Pte Felix Hargrave (Lilydale), 7th Battalion: On Anzac Cove. In a letter to his Aunty in Lilydale – ‘I am still in the land of the living. I have been in the thick of it from the first – April 25 – I’ve had close on three months’ hard fighting battles and have been lucky. I have seen some awful sights at the front. We have had to endure some hardships – days and nights digging trenches without sleep or water, only bully and biscuits – we used to boil the biscuits for half an hour before we could eat them.

Where we are fighting is pretty rough country – short, sharp hills and deep gullies, rising to a good height from the sea, with fairly thick scrub about 2ft high – no trees at all. We have a network of trenches dug round the mountainside, and the gullies sandbagged. A German aeroplane came over and dropped bombs on us once or twice without doing much damage. Our aeroplane soon put it to flight and returned the compliment.
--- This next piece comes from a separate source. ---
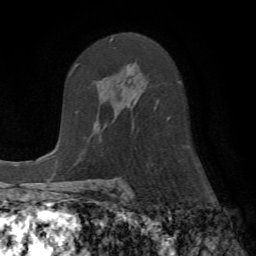
Breast MRI (dynamic contrast-enhanced), one axial slice. Position 41 of 72 along the scan axis. Cropped to one breast. Dynamic contrast-enhanced series, time point 2 of 7 at this slice position (early post-contrast). 1.5 T. TE 4.2 ms, TR 8.7 ms. 2.2 mm slice thickness. 256 × 256 image matrix. Female patient.
Structures marked on this image (semi-automatically segmented with operator editing):
- enhancing-tissue mask used for the functional tumour volume (all voxels passing the contrast-enhancement thresholds inside the analysis volume; usually the tumour): box from (x=101, y=38) to (x=169, y=121) px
We have got the Turks fairly bluffed. We have only to wave our bayonets above the trench and give a few wild, up-country yells and the Turks will fire like mad. They think we are going to charge. They are in mortal dread of the bayonet. In some places our trenches and theirs are only 15 yards apart and we exchange brotherly love per medium of hand grenades and bombs. The Navy gives us good help. The ‘Lizzie’ has done some great work’.